[Dataset records]

================

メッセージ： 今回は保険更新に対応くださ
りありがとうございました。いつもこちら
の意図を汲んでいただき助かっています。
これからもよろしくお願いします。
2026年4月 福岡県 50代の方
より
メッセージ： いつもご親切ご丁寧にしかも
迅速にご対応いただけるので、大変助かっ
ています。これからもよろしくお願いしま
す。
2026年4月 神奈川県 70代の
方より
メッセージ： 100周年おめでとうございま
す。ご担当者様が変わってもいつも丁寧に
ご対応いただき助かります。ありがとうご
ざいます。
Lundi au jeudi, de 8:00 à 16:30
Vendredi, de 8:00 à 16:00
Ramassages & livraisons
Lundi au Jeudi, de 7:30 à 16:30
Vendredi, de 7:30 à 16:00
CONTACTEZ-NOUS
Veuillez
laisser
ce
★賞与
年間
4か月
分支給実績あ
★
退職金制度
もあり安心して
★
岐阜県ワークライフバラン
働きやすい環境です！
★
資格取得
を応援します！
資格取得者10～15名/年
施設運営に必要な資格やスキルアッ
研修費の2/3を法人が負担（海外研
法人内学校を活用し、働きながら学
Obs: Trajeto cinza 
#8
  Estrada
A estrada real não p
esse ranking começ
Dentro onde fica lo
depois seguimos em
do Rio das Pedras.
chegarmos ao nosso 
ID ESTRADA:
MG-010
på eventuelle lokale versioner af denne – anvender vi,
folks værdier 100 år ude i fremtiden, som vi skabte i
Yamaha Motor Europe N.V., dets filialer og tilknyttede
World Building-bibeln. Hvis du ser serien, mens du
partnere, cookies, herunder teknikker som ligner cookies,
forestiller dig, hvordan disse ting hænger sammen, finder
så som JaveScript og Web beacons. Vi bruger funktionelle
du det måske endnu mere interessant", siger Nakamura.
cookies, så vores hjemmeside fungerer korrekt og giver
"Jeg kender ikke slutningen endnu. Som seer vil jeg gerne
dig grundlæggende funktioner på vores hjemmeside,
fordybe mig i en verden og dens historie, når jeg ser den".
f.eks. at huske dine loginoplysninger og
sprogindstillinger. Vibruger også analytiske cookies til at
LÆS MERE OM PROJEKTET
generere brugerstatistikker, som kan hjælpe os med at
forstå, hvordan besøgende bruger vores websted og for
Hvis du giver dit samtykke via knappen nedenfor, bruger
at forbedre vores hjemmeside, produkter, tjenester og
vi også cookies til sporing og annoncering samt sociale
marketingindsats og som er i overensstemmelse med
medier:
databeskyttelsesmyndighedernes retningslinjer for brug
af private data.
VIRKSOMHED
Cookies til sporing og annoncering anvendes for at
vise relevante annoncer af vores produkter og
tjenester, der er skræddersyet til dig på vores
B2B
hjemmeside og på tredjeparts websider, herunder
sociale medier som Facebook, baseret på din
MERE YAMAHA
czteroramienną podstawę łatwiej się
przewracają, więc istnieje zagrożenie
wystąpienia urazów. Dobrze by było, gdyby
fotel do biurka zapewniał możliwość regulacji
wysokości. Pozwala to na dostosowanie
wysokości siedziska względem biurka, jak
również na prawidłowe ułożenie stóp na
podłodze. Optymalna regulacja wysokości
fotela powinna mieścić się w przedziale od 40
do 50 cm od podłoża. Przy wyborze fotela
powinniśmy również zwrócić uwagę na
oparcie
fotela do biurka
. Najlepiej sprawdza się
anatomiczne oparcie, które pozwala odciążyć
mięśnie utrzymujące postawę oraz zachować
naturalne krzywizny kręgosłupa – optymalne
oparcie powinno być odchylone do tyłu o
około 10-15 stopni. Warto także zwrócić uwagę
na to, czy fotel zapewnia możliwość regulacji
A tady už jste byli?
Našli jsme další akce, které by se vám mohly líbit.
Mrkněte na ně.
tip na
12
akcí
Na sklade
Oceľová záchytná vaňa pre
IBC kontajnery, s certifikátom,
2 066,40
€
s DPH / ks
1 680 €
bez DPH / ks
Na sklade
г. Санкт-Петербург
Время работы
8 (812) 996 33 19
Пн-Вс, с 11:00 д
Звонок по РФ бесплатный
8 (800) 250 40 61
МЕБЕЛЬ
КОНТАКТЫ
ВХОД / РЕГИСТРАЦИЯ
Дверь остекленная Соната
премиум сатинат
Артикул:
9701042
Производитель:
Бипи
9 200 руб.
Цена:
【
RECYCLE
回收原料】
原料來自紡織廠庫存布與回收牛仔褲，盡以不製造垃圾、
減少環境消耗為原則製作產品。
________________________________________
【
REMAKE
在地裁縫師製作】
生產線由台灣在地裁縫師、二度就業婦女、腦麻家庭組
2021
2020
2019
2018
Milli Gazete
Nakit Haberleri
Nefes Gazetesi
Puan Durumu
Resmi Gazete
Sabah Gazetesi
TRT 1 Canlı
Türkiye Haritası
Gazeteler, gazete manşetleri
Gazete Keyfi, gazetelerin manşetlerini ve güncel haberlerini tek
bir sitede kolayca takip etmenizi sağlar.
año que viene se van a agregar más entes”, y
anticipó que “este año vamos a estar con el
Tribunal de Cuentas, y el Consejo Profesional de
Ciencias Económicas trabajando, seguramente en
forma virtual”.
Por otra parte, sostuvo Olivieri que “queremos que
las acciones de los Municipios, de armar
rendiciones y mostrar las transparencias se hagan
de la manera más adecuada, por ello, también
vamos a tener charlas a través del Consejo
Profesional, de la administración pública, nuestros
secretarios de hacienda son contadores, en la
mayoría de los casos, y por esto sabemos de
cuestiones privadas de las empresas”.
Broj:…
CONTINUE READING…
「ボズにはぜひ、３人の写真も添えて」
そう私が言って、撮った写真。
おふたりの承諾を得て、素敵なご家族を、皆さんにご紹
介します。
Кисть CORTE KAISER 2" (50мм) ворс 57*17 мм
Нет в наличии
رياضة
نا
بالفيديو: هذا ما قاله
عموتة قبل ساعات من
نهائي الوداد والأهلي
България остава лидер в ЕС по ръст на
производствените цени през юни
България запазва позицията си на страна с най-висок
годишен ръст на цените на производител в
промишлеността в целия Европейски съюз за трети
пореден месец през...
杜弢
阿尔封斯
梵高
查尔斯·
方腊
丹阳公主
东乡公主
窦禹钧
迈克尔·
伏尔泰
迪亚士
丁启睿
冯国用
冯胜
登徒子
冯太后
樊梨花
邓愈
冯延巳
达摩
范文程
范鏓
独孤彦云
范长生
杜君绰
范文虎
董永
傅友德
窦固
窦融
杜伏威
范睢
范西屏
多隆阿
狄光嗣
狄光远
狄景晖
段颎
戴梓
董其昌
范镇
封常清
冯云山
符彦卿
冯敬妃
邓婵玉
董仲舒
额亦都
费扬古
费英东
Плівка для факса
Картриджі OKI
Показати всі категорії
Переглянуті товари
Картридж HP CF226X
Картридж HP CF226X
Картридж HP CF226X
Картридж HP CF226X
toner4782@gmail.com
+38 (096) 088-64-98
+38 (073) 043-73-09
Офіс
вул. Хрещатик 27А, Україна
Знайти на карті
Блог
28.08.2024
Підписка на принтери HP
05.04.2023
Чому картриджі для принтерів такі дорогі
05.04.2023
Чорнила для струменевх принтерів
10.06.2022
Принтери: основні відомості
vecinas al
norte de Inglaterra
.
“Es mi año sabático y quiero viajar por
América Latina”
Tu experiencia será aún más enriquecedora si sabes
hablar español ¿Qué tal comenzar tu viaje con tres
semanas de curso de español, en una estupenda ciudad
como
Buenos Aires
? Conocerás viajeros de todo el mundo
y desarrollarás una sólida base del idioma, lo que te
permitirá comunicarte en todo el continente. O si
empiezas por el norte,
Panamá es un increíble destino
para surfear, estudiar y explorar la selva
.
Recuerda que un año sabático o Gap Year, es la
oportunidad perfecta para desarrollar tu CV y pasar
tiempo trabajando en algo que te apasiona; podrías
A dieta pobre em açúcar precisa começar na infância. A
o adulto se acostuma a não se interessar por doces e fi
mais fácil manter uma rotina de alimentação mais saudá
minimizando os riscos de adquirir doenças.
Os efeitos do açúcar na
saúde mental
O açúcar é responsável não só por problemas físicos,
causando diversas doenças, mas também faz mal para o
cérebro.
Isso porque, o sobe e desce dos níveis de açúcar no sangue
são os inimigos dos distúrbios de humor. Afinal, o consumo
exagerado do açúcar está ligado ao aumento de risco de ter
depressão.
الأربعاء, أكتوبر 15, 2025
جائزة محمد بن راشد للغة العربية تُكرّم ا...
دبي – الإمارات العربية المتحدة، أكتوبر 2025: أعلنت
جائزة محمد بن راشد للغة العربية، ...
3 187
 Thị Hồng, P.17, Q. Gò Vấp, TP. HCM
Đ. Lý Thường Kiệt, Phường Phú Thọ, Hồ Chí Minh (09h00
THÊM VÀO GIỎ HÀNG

================

■ YOUR GOAL
The answer should consist solely of the lines from the first line above through the one with "partnere, cookies, herunder", both included, repeated exactly.

■ SOLUTION TO THIS PROBLEM
メッセージ： 今回は保険更新に対応くださ
りありがとうございました。いつもこちら
の意図を汲んでいただき助かっています。
これからもよろしくお願いします。
2026年4月 福岡県 50代の方
より
メッセージ： いつもご親切ご丁寧にしかも
迅速にご対応いただけるので、大変助かっ
ています。これからもよろしくお願いしま
す。
2026年4月 神奈川県 70代の
方より
メッセージ： 100周年おめでとうございま
す。ご担当者様が変わってもいつも丁寧に
ご対応いただき助かります。ありがとうご
ざいます。
Lundi au jeudi, de 8:00 à 16:30
Vendredi, de 8:00 à 16:00
Ramassages & livraisons
Lundi au Jeudi, de 7:30 à 16:30
Vendredi, de 7:30 à 16:00
CONTACTEZ-NOUS
Veuillez
laisser
ce
★賞与
年間
4か月
分支給実績あ
★
退職金制度
もあり安心して
★
岐阜県ワークライフバラン
働きやすい環境です！
★
資格取得
を応援します！
資格取得者10～15名/年
施設運営に必要な資格やスキルアッ
研修費の2/3を法人が負担（海外研
法人内学校を活用し、働きながら学
Obs: Trajeto cinza 
#8
  Estrada
A estrada real não p
esse ranking começ
Dentro onde fica lo
depois seguimos em
do Rio das Pedras.
chegarmos ao nosso 
ID ESTRADA:
MG-010
på eventuelle lokale versioner af denne – anvender vi,
folks værdier 100 år ude i fremtiden, som vi skabte i
Yamaha Motor Europe N.V., dets filialer og tilknyttede
World Building-bibeln. Hvis du ser serien, mens du
partnere, cookies, herunder teknikker som ligner cookies,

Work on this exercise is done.